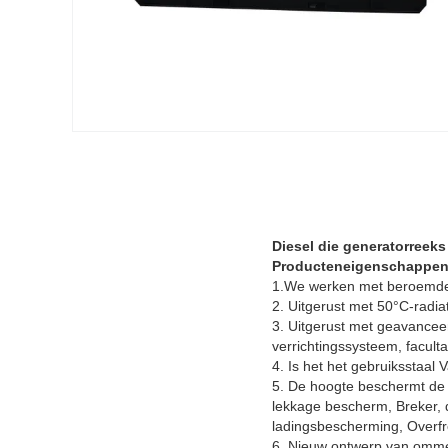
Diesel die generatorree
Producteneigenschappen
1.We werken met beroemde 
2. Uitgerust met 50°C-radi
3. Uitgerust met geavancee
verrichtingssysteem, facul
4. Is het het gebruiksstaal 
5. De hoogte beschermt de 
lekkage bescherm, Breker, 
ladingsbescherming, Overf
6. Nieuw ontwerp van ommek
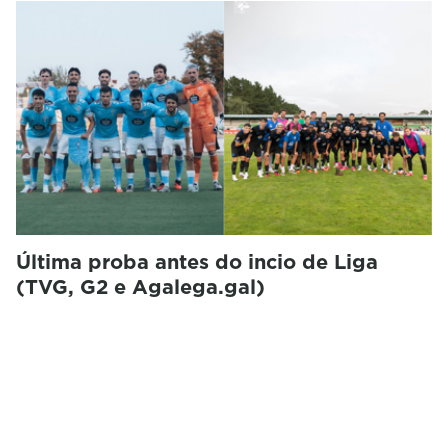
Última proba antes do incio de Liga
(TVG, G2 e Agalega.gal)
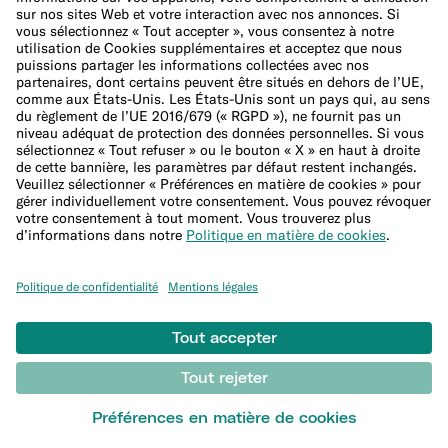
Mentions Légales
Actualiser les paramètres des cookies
...
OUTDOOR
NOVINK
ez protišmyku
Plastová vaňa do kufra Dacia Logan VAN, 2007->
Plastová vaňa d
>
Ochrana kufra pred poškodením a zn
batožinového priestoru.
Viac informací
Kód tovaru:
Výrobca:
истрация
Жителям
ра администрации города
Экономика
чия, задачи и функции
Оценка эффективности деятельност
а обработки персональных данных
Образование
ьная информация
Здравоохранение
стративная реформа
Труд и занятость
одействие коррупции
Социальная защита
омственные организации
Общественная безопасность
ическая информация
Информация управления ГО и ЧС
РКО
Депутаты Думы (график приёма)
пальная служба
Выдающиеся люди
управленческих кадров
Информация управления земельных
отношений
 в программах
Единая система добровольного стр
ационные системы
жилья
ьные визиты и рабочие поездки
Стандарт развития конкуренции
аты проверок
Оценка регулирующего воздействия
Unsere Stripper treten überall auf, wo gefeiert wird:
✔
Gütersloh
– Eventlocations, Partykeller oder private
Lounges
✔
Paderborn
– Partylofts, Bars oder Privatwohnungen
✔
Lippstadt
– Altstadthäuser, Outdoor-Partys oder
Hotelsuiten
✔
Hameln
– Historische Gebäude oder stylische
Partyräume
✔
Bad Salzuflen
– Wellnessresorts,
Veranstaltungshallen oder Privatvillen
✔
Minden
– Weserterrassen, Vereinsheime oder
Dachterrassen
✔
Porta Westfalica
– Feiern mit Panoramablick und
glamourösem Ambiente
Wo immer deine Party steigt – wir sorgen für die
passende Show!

**TASK PROMPT**
Retype, word for word, the lines from the one containing "Última proba antes do incio de Liga" through the one containing "Actualiser les paramètres des cookies", including both, and omit the pictures.

**TASK RESULT**
Última proba antes do incio de Liga
(TVG, G2 e Agalega.gal)
Mentions Légales
Actualiser les paramètres des cookies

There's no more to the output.